Oblivious, therefore, to the storm raging a yard away from him, he smoked on with great contentment, till suddenly it struck him that, for a presumably devout lover, jilted that very night, he was displaying too little emotion. He debated swiftly within himself whether he should have a dash at manly grief, but came to the conclusion that it could not be done. Melancholy on this maddest, merriest day of all the glad New Year, the day on which he had utterly routed the powers of evil, as represented by Sir Thomas, was impossible.

“It wouldn’t have done, don’t you know,” he said. “We weren’t suited. What I mean to say is, I’m a bit of a dashed sort of silly ass in some ways, if you know what I mean. A girl like Miss McEachern couldn’t have been happy with me. She wants one of those capable, energetic fellers.”
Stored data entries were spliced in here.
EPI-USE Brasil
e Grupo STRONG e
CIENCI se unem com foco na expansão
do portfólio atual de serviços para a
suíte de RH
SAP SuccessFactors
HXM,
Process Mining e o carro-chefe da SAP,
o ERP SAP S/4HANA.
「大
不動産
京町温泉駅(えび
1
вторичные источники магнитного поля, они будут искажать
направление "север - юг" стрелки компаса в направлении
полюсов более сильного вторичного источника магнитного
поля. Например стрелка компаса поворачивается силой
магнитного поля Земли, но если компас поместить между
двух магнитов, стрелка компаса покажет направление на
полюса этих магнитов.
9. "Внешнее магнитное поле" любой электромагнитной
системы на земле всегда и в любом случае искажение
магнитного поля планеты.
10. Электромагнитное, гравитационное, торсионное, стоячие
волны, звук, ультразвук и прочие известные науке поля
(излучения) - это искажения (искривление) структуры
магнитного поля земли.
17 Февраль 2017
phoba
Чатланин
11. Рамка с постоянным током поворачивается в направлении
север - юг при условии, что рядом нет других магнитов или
This struck him as a good beginning—modest but not grovelling. He continued, tapping quite a respectably deep vein of philosophy as he spoke.

“You see, dear old top—I mean sir—you see, it’s like this. As far as women are concerned, fellers are divided into two classes. There’s the masterful, capable Johnnies and the—er—the other sort. Now, I’m the other sort. My idea of the happy married life is to be—well, not exactly downtrodden, but—you know what I mean—kind of second fiddle. I want a wife”—his voice grew soft and dreamy—“who’ll pet me a good deal, don’t you know, stroke my hair a lot, and all that. I haven’t it in me to do the master-in-my-own-house business. For me the silent-devotion touch—sleepin’ on the mat outside her door, don’t you know, when she wasn’t feeling well, and bein’ found there in the morning, and being rather cosseted for my thoughtfulness. That’s the sort of idea. Hard to put it quite OK, but you know the sort of thing I mean. A feller’s got to realise his jolly old limitations if he wants to be happy though married; what? Now, suppose Miss McEachern was to marry me! Great Scot, she’d be bored to death in a week! Honest. She couldn’t help herself. She wants a chap with the same amount of go in him that she’s got.”